* **Work to be completed**: Count the lines in the records below that contain the string "right", treating case as significant, and give only the number.

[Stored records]

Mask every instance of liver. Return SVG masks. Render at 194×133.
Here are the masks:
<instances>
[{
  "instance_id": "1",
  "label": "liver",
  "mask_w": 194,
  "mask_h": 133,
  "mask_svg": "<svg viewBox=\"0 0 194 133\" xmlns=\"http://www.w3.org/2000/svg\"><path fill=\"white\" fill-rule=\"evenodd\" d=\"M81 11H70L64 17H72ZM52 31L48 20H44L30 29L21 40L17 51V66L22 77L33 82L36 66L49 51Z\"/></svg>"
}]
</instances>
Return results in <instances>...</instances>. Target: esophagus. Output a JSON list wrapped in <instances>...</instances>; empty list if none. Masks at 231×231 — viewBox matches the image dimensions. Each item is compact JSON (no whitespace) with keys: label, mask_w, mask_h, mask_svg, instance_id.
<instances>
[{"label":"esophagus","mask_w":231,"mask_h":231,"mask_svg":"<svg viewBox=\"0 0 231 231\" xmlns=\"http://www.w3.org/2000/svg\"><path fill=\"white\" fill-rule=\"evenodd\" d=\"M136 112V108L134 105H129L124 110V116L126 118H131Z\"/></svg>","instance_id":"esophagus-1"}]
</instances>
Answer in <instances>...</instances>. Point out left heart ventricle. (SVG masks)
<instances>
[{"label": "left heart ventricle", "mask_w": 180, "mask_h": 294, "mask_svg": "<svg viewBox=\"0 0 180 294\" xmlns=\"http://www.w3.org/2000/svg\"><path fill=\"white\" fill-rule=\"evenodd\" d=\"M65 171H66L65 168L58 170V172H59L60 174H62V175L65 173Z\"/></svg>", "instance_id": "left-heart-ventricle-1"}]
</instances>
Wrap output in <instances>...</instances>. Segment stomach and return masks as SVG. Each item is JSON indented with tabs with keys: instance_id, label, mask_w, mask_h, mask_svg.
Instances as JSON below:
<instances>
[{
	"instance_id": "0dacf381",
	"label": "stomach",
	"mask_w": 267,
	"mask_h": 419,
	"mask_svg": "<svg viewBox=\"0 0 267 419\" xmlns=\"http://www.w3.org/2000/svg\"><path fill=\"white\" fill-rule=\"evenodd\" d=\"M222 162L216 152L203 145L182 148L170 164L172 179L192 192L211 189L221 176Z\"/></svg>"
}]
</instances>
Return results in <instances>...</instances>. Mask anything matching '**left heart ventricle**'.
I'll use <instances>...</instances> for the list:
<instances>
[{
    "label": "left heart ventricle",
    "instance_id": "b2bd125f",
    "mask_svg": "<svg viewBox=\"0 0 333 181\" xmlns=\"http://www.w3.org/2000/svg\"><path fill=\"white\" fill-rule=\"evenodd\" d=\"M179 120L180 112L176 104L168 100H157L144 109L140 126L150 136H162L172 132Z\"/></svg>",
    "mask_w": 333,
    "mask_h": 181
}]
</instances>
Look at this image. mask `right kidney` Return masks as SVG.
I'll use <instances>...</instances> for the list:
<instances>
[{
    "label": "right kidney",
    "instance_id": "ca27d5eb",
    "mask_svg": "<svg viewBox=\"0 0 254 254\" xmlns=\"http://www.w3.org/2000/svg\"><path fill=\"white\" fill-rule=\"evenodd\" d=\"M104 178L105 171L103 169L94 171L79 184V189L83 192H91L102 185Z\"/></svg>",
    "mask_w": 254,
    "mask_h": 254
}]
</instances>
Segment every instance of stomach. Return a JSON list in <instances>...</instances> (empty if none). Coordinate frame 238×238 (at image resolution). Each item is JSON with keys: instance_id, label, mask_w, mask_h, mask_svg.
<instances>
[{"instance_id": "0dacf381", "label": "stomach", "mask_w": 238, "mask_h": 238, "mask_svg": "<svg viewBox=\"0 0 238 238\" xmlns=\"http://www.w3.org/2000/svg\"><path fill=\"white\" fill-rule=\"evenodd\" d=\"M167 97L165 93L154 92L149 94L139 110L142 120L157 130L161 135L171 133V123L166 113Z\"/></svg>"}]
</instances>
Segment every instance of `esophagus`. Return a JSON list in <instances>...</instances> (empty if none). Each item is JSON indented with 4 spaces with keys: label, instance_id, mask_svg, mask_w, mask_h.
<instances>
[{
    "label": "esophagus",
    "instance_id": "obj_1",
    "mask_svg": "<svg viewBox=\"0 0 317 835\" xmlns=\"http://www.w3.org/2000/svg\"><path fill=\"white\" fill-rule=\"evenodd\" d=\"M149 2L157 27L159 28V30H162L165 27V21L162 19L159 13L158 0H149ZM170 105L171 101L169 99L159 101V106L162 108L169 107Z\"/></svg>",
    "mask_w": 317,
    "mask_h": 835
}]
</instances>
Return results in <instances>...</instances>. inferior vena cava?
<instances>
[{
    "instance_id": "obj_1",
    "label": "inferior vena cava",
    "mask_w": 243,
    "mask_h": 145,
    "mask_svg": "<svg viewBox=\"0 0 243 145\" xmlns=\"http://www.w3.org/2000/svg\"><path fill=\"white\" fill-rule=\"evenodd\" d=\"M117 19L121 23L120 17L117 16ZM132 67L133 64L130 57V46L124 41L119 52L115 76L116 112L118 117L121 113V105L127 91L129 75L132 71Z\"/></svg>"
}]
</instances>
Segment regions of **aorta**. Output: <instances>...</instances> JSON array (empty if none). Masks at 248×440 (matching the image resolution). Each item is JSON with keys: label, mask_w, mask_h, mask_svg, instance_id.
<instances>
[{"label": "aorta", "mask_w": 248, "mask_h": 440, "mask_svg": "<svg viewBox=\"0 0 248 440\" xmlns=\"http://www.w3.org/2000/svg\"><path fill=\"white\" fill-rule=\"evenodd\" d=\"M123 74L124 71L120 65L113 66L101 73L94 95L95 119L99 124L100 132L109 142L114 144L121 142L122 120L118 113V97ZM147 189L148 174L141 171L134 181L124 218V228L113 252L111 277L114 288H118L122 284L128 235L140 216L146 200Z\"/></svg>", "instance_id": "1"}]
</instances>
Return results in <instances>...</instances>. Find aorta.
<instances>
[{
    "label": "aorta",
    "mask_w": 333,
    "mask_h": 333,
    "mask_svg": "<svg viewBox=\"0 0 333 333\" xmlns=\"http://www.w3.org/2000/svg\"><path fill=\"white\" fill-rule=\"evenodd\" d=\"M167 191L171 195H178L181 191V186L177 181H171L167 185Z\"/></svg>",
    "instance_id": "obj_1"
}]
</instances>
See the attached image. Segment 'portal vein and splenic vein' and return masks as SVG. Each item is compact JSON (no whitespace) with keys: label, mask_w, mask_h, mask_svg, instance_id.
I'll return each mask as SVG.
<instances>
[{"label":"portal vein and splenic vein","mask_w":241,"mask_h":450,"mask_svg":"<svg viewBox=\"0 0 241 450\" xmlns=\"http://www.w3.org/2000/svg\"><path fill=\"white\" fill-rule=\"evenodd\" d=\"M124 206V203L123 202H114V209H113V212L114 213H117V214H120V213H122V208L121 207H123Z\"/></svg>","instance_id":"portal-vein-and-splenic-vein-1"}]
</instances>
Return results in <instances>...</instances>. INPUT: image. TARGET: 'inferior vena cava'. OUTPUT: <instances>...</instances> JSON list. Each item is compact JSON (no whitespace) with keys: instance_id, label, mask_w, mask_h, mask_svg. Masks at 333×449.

* **Finished exercise**: 2